Source passage:
To perform a switchover between site A (active) and site B (standby):

  1. Bring down instances in site A. These include UIM and ATA. Message Bus must be enabled to perform the replication using Mirror Maker.
    #Disable topology
    $COMMON_CNTK/scripts/delete-applications.sh -p uimprimary -i dr -f $SPEC_PATH/<project>/<instance>/applications.yaml -a ata
    #Disable UIM
    $UIM_CNTK/scripts/delete-instance.sh -p uimprimary -i dr -s $SPEC_PATH
  2. Perform switchover on DB. Site B DB will now become Primary. Site B DB will assume Standby role. Refer to Oracle 19c Documentation.
  3. Bring up instances in site B. This includes UIM and ATA. Message Bus should already be active:
    #EnableUIM
    $UIM_CNTK/scripts/create-instance.sh -p uimsecondary -i dr -s $SPEC_PATH
    #Enable topology
    $COMMON_CNTK/scripts/create-applications.sh -p uimsecondary -i dr -f $SPEC_PATH/<project>/<instance>/applications.yaml -a ata
  4. Perform DNS switching to route all traffic to site B.

Records supplied:

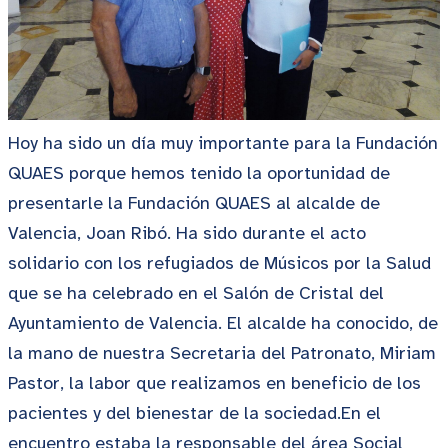
Hoy ha sido un día muy importante para la Fundación
QUAES porque hemos tenido la oportunidad de
presentarle la Fundación QUAES al alcalde de
Valencia, Joan Ribó. Ha sido durante el acto
solidario con los refugiados de Músicos por la Salud
que se ha celebrado en el Salón de Cristal del
Ayuntamiento de Valencia. El alcalde ha conocido, de
la mano de nuestra Secretaria del Patronato, Miriam
Pastor, la labor que realizamos en beneficio de los
pacientes y del bienestar de la sociedad.En el
encuentro estaba la responsable del área Social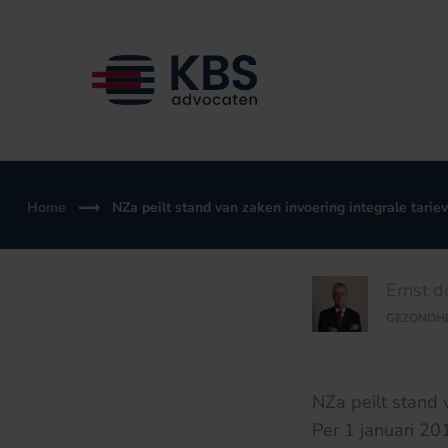
Ga
naar
de
inhoud
Home
NZa peilt stand van zaken invoering integrale tarie
Ernst d
GEZONDH
NZa peilt stand 
Per 1 januari 20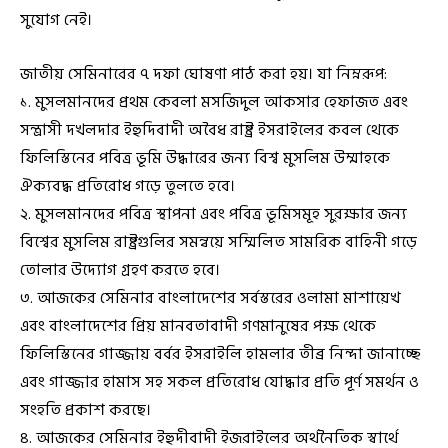
সুযোগ নেই।
জাতীয় সেমিনারের ৭ দফা ঘোষণা পাঠ করা হয়। যা নিম্নরূপ:
১. মুসলমানদের প্রথম কেবলা মসজিদুল আকসার হেফাজত এবং
সন্ত্রাসী দখলদার ইহুদিবাদী অবৈধ রাষ্ট্র ইসরাইলের কবল থেকে
ফিলিস্তিনের পবিত্র ভূমি উদ্ধারের জন্য বিশ্ব মুসলিম উম্মাহকে
ঐক্যবদ্ধ প্রতিরোধ গড়ে তুলতে হবে।
২. মুসলমানদের পবিত্র স্থাপনা এবং পবিত্র ভূমিসমূহ সুরক্ষার জন্য
বিশ্বের মুসলিম রাষ্ট্রগুলির সমন্বয়ে সম্মিলিত সামরিক বাহিনী গড়ে
তোলার উদ্যোগ গ্রহণ করতে হবে।
৩. আজকের সেমিনার বাংলাদেশের সর্বস্তরের ওলামা মাশায়েখ
এবং বাংলাদেশের প্রিয় মানবতাবাদী গণমানুষের পক্ষ থেকে
ফিলিস্তিনের গাজ্জায় বর্বর ইসরাইলি হামলার তীব্র নিন্দা জানাচ্ছে
এবং গাজ্জার হামাস সহ সকল প্রতিরোধ যোদ্ধার প্রতি পূর্ণ সমর্থন ও
সংহতি প্রকাশ করছে।
৪. আজকের সেমিনার ইহুদীবাদী ইজরাইলের অর্থনৈতিক স্বার্থে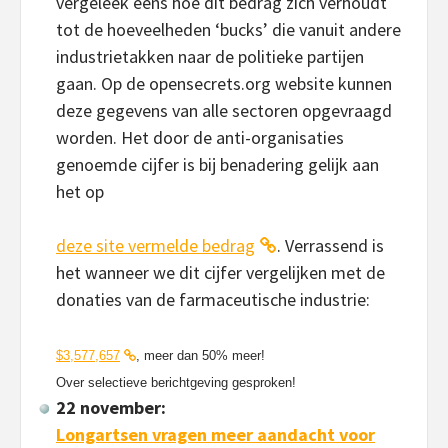
vergeleek eens hoe dit bedrag zich verhoudt
tot de hoeveelheden ‘bucks’ die vanuit andere
industrietakken naar de politieke partijen
gaan. Op de opensecrets.org website kunnen
deze gegevens van alle sectoren opgevraagd
worden. Het door de anti-organisaties
genoemde cijfer is bij benadering gelijk aan
het op
deze site vermelde bedrag
. Verrassend is
het wanneer we dit cijfer vergelijken met de
donaties van de farmaceutische industrie:
$3,577,657
, meer dan 50% meer!
Over selectieve berichtgeving gesproken!
22 november:
Longartsen vragen meer aandacht voor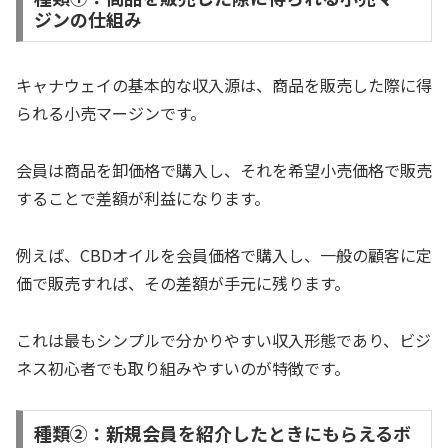
ジンの仕組み
キャナウェイの基本的な収入源は、商品を販売した際に得
られる小売マージンです。
会員は商品を卸価格で購入し、それを希望小売価格で販売
することで差額が利益になります。
例えば、CBDオイルを会員価格で購入し、一般の顧客に定
価で販売すれば、その差額が手元に残ります。
これは最もシンプルで分かりやすい収入形態であり、ビジ
ネス初心者でも取り組みやすいのが特徴です。
種類②：新規会員を紹介したときにもらえるボ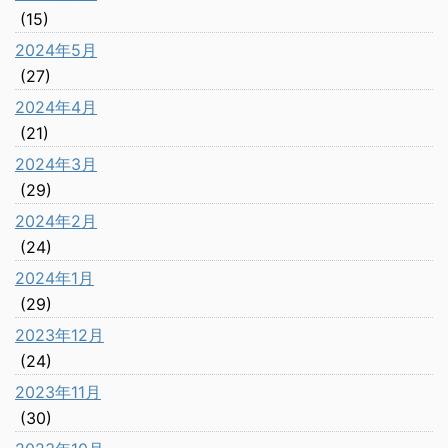
(15)
2024年5月
(27)
2024年4月
(21)
2024年3月
(29)
2024年2月
(24)
2024年1月
(29)
2023年12月
(24)
2023年11月
(30)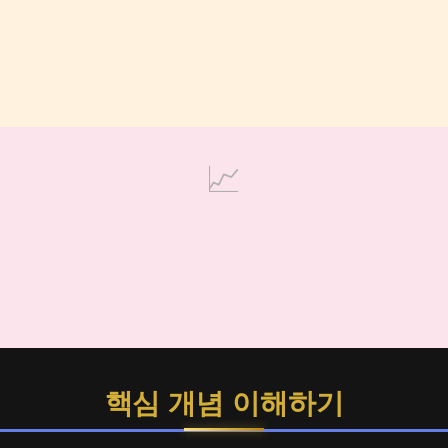
📈
핵심 개념 이해하기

Problem set:
• A. Transcribe the switchover procedure starting at "3. Bring up" and ending at "traffic to site B.".
• B. Name every shell script file that the switchover procedure runs.
• C. According to the switchover procedure, what must be enabled to perform replication using Mirror Maker?

Solutions to the exercise:
• A.
3. Bring up instances in site B. This includes UIM and ATA. Message Bus should already be active:
    #EnableUIM
    $UIM_CNTK/scripts/create-instance.sh -p uimsecondary -i dr -s $SPEC_PATH
    #Enable topology
    $COMMON_CNTK/scripts/create-applications.sh -p uimsecondary -i dr -f $SPEC_PATH/<project>/<instance>/applications.yaml -a ata
  4. Perform DNS switching to route all traffic to site B.

• B.
delete-applications.sh
delete-instance.sh
create-instance.sh
create-applications.sh

• C. Message Bus